L’argent est devenu la seule vraie valeur qui compte. Forcément, au lieu d’avoir cinq ou six clubs d’un même niveau, seuls les trois ou quatre clubs les mieux nantis font la course en tête, c’est-à-dire l’Union Sportive Monastirienne, l’Etoile Sportive Radésienne, le Club Africain et l’Etoile Sportive du Sahel. Bientôt, ce sera comme une industrie, un domaine régi par la rentabilité, dénué du moindre charme ou saveur. Il n’ y a pas de travail continu en profondeur, y compris à Nabeul où la disparition de Slah Ayed a laissé un grand vide au niveau de la formation des jeunes. Ce technicien compétent, patient et amoureux de son métier n’a pas eu beaucoup de formateurs comme lui.

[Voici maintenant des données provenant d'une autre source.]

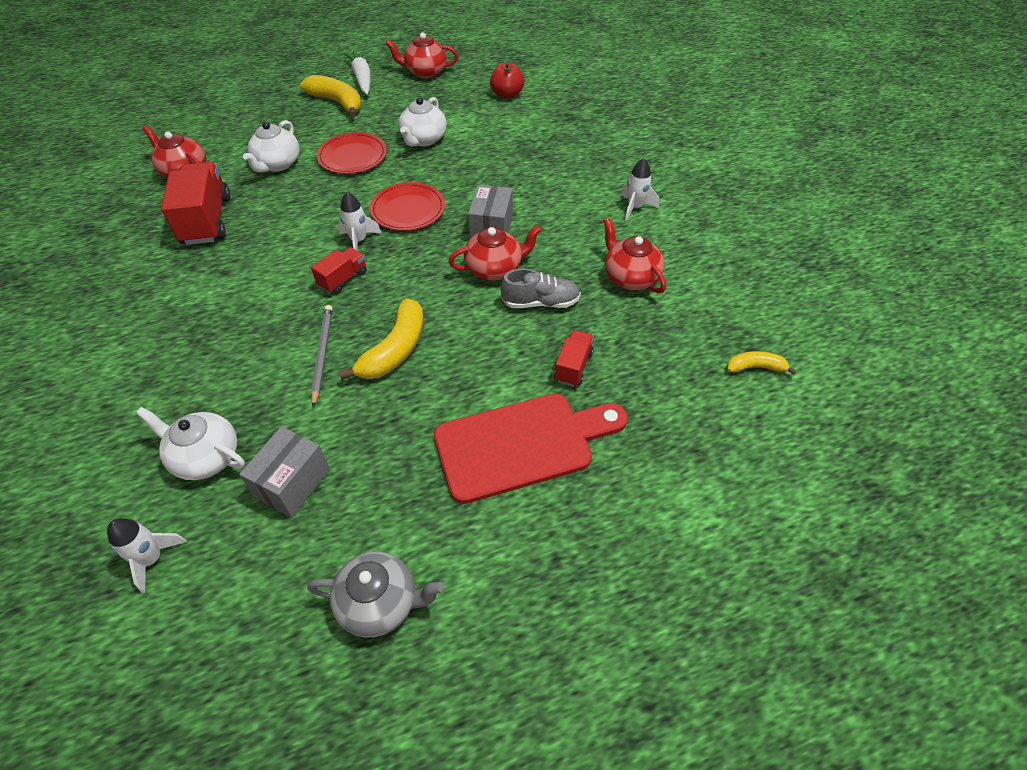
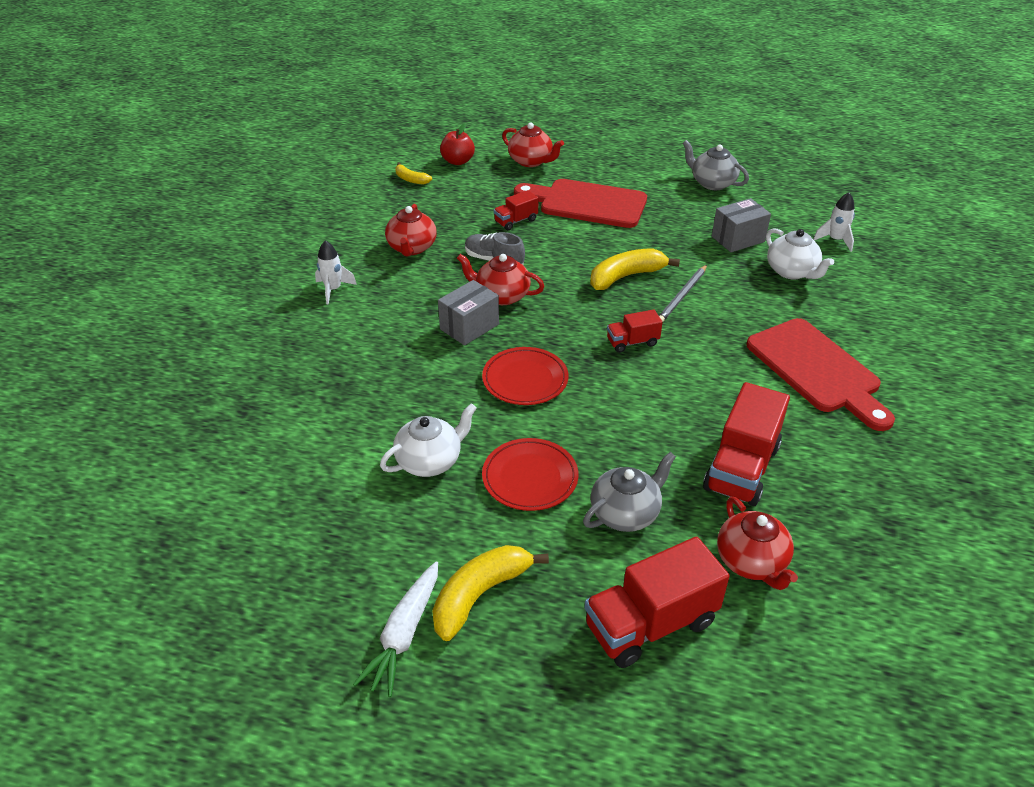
camera: 145 degrees left, 10 degrees down
white teapot [243,120,300,173] -> grey teapot [583,452,676,532]
yellow banana [300,75,361,117] -> yellow banana turned 60 degrees clockwise [432,545,549,641]
white rocket [338,192,381,251] -> none
red teapot [386,32,458,78] -> red teapot moved to [502,122,564,167]
red apple [490,62,524,99] -> red apple moved to [440,124,475,165]
none -> red truck [584,537,730,668]
none -> red cutting board [746,318,895,431]

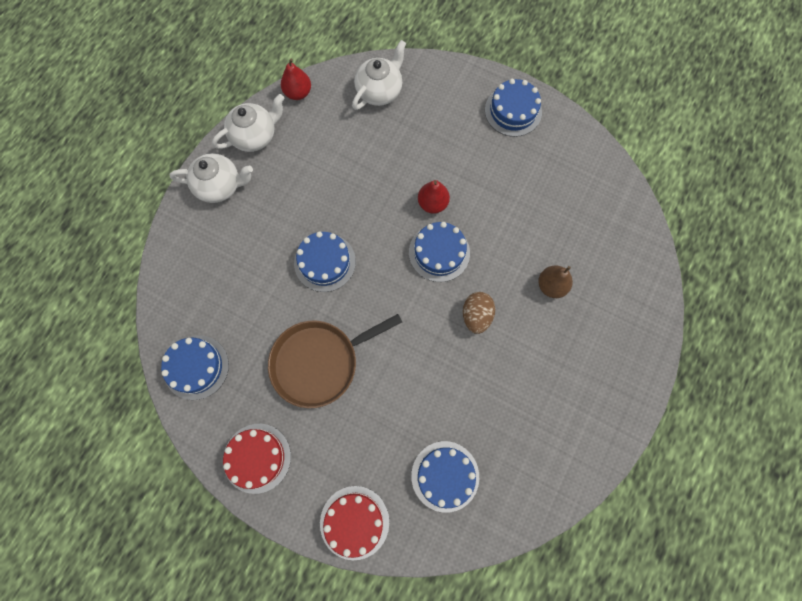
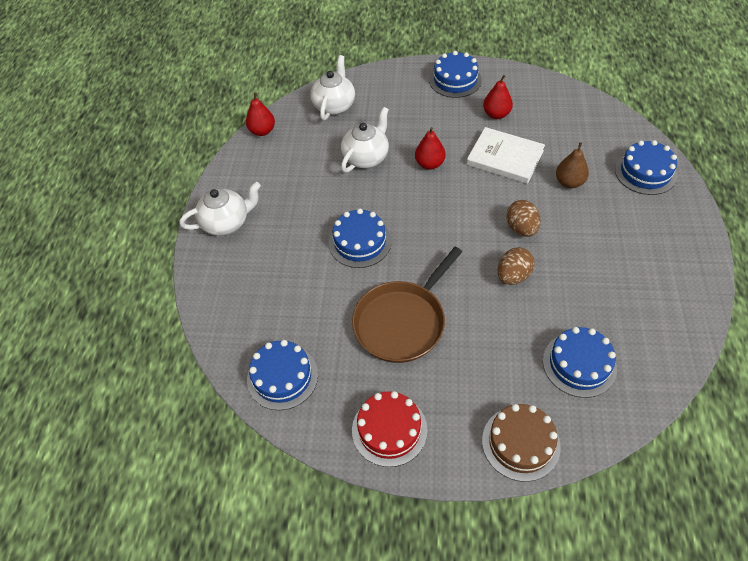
camera: 20 degrees left, 20 degrees down
white teapot [212,94,284,152] -> white teapot moved to [341,107,389,173]
red cake [320,486,389,560] -> brown cake [482,404,561,482]
blue cake [409,222,470,282] -> blue cake moved to [615,140,677,195]
none -> white book [466,127,545,184]
none -> red pear [483,75,513,119]
none -> brown egg [498,247,535,285]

Que vous a donné le sport ?

La chose la plus précieuse et inaccessible qui soit, l’amour des gens. Pour tout l’or du monde, cela ne peut pas s’acheter. Les gens retrouvent chez les anciens joueurs les valeurs auxquelles ils croient le plus: l’amour des couleurs, le fair-play et une saine perception du sport. On pratiquait le sport pour le sport. A présent, les joueurs sont obsédés par les apparences et le clinquant. Ils veulent exhiber coûte que coûte cette richesse ostentatoire qui constitue un nouveau statut pour eux. Forcément, ils ne sont pas suffisamment mûrs pour l’assumer. Les voilà donc à bord de voitures rutilantes, flanqués de jolies nanas. Ils oublient qu’une carrière sportive est très brève et éphémère, et que s’ils veulent aller loin, ils doivent consentir d’énormes sacrifices. Malheureusement, réussir une grande carrière, pousser loin l’ambition, viser le haut niveau, tout cela constitue le dernier de leurs soucis. C’est d’ailleurs la raison pour laquelle je n’ai pas encouragé mon fils unique à embrasser une carrière sportive.

Que fait-il aujourd’hui ?

Mohamed Tahar, 43 ans, est pharmacien. Il travaille pour un laboratoire américain à Francfort, en Allemagne. Il représente tout pour moi et pour Habiba que j’ai épousée en 1977. La famille, c’est toute mon existence.

Comment passez-vous votre temps libre ?

A vrai dire, j’en ai très peu. Après la retraite, j’ai fait le conseiller médical. Je fais une heure de marche par jour. En été, comme tout Nabeulien qui se respecte, c’est la mer. Je vais au café pour rencontrer les amis, et je regarde le sport à la télé, sans oublier les voyages qui forment la jeunesse.

Quelle est votre devise dans la vie ?

Rien ne vaut la santé et le bonheur qui est en fait si simple. A quoi servirait-il de se compliquer l’existence quand on sait que le bonheur n’attend vraiment qu’une chose : qu’on lui tende la main.

Enfin, que représente pour vous le SN ?

L’oxygène indispensable à la vie. C’est aussi le sang qui coule dans mes veines. Les couleurs de mon club, le vert et oranger, ont rythmé ma vie. En plus des couleurs du drapeau national, elles sont tout ce qu’il y a de plus sacré pour moi.